PADKOWA: The fighters who get to the top level are the best athletes in the world. What they have to put their body through and conditioning, it's totally different than any other sport.

CURRAN: Golden Gloves is just a way for people to come down kick off the year for boxing and get started and get ring experience and go in front of a crowd maybe before they lock inside in front of an octagon or a cage.

Jeff Curran is one of the top-ranked ultimate fighters in the world. His cauliflower ears are a sign of his years in the ring. He also runs a gym in north suburban Crystal Lake, which trains people like Padkowa in mixed martial arts. Curran says boxing is good training for mixed martial arts, which in turn is bringing the crowds back to traditional boxing.

CURRAN: Competition breeds success and that's all that's happening.
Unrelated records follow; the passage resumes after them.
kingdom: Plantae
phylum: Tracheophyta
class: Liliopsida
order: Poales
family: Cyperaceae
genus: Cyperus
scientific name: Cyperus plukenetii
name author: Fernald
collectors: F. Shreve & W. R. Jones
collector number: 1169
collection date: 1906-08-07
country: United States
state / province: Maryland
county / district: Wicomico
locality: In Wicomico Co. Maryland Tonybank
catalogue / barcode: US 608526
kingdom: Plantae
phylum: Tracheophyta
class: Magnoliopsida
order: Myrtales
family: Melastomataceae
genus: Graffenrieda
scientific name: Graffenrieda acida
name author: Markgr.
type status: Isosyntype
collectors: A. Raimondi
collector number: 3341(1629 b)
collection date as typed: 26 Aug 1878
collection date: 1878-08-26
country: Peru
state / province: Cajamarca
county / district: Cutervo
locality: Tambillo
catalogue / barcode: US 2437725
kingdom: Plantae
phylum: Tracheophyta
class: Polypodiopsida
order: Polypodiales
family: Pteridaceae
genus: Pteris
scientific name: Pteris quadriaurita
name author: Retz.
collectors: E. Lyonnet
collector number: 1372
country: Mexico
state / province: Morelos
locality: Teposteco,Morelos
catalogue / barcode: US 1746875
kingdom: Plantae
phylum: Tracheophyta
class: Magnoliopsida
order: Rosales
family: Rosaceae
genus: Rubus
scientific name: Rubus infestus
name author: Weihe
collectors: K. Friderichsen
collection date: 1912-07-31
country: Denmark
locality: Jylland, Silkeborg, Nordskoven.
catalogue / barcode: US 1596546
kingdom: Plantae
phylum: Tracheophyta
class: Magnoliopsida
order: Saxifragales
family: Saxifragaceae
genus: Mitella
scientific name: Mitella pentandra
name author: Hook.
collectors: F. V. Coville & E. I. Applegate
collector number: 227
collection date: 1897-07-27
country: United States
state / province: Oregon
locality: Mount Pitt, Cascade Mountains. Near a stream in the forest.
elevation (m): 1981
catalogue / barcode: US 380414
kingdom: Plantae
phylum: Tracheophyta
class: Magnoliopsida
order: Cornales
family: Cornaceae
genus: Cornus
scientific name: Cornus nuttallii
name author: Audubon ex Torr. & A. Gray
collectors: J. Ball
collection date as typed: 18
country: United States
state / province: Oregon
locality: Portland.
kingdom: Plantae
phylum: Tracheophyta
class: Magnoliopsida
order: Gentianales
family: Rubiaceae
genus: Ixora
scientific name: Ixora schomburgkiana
Mixed martial arts and boxing are toe to toe keeping it alive.

But Curran and others are quick to add, when MMA first started getting big, some of the old-timey boxers would give them the stink eye.

Jack Cowen says it's different now. Cowen's been around boxing since the 1950s and he's run Chicago's Golden Gloves for more than 15 years.

COWEN: I boxed for a short time many, many years ago, enough to learn that I couldn't.

So he switched to managing boxers, which led him to the Golden Gloves. He says the tournament's had a changing history, especially when it comes to the audience.

COWEN: I find you're getting more upscale people that are coming to the shows. We're getting the people coming from Northbrook and Evanston, and this is happening in a lot of places.

Cowan says for whatever reason, suburbanites are drawn to ultimate fighting, which is bringing the bigger crowds back to the Golden Gloves. Even an old-timer like him is ok with that.

Meantime, Blaine Padkowa, the north suburban boxer just beginning his fighting career, says he doesn't care who he fights, he just wants some ring time. He ended up winning his first match of the Golden Gloves, but it wasn't pretty.

PADKOWA: I know I hurt him to the body. Had a couple low blows that they took a point away from me for but I still put the W away. So it's real good. I'm real happy.

Padkowa says he needs to work on controlling his power, but he says after he does, then he'll be ready for a real test in the mixed martial arts ring.